Будни и праздники | страница 62



«Эх, к чему это все, коль люди не хотят чтить праздники? — рассуждал Гаржев, но мысль тут же ускользала куда-то и еще долго перескакивала с одного на другое.

Неожиданно он вспомнил, что послезавтра ему снова на службу. Это его успокоило.

«Скорей бы уж и завтрашний день прошел», — подумал он и представил себе длинную неприглядную комнату, заваленные бумагами столы своих коллег. Перед глазами возник подъезд присутственного здания, коридор, лифт. Он ощутил знакомый запах бумаги и батарей парового отопления, у него отлегло от сердца, и он успокоенно вздохнул.
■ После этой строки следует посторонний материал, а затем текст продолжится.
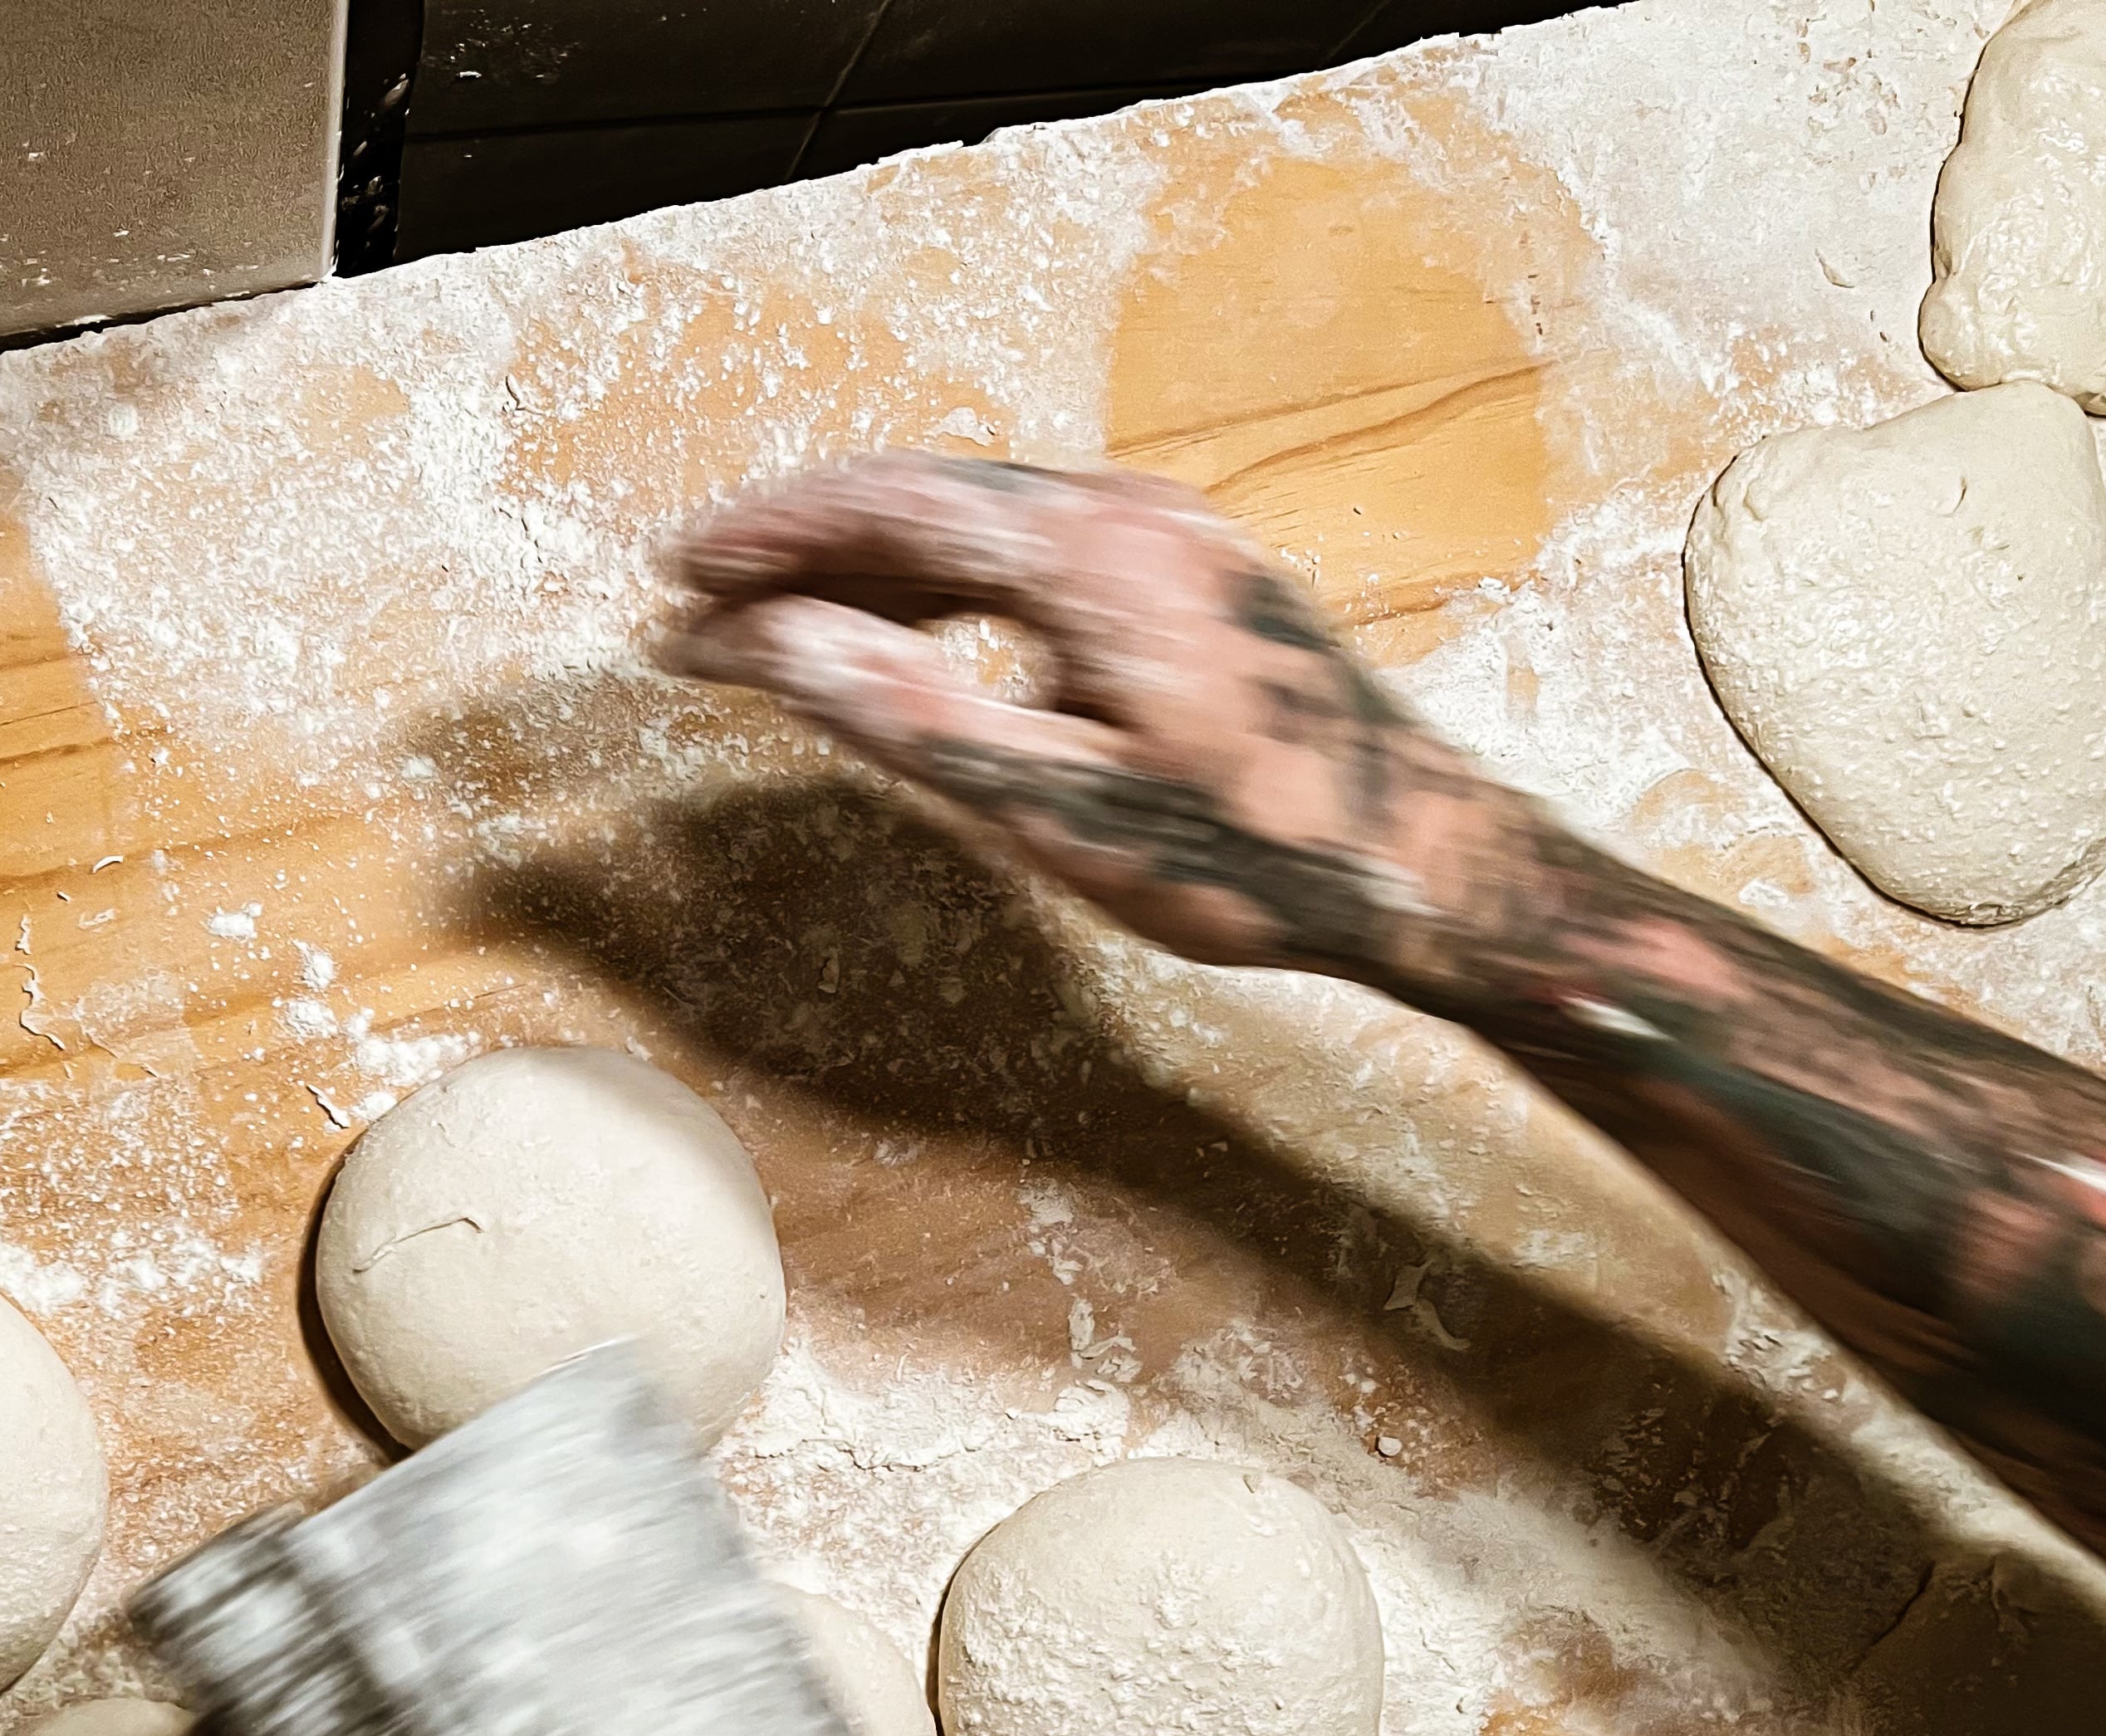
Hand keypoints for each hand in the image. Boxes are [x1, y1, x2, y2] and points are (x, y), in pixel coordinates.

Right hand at [660, 451, 1544, 1003]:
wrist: (1427, 867)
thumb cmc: (1258, 856)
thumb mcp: (1058, 807)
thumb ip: (908, 716)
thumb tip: (773, 644)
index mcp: (1095, 555)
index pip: (890, 509)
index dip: (768, 538)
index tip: (677, 576)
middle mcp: (1133, 517)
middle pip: (927, 500)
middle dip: (802, 549)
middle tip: (698, 601)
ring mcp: (1169, 542)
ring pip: (982, 526)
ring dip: (871, 568)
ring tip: (777, 624)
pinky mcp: (1189, 582)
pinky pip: (1036, 557)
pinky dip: (949, 587)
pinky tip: (913, 636)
Сон смежил веки… Лифт заключил его в свою клетку и начал медленно поднимать вверх… Выше… выше… выше…

Ревность

© Перевод Л. Лихачевой

1

По-настоящему ее звали Стефана Новокиришка, но все в кооперативном доме называли ее Стражницей[12] за добровольно взятую на себя обязанность сторожа и блюстителя порядка. Она следила за чистотой лестниц, тишиной и поведением жильцов и вела постоянную борьбу со служанками. Не было дня, чтобы она с ними не поскандалила.

В ее ссохшейся головке прочно угнездилась мысль, что раз дом выстроен на месте принадлежавшего ей домика, то и распоряжаться в нем она имеет полное право. Уверенная, что без ее бдительности в доме настанет столпотворение и вообще никакой жизни не будет, Стражница испытывала безграничную ненависть ко всем жильцам и чуть ли не считала их своими квартирантами.

Семьи у нее не было. Стражница занимала выходящую на север темную в два этажа квартиру. Оттуда, с высоты третьего этажа, был виден как на ладони узкий дворик соседнего дома. Свои комнаты Стражница сдавала чиновникам, а сама устроилась в кухне, заставленной старинной мебелью и насквозь пропитанной запахами пыли, нафталина и кухонного чада. Эти напоминающие о прошлом запахи перешли из старого дома вместе с хозяйкой. Над громадной, словно речной плот, кроватью, занимавшей половину кухни, висели семейные фотографии: громадная шляпа жены почти заслоняла тщедушного робкого человечка — мужа. Сюда же, в кухню, вдова втиснула множество всяческой, давно уже ненужной домашней дребедени, скопленной за двадцать лет семейной жизни.

Летом она обычно сидела на железном балкончике, куда выносила печку с очередным варевом, и вязала вечную шерстяную фуфайку. Считая петли, она шевелила губами, выставляя три крупных, желтых, как у старой лошади, зуба. Зимой Стражница занимала свой пост у окна, и снизу можно было видеть, как ее седая голова торчит за запотевшими стеклами.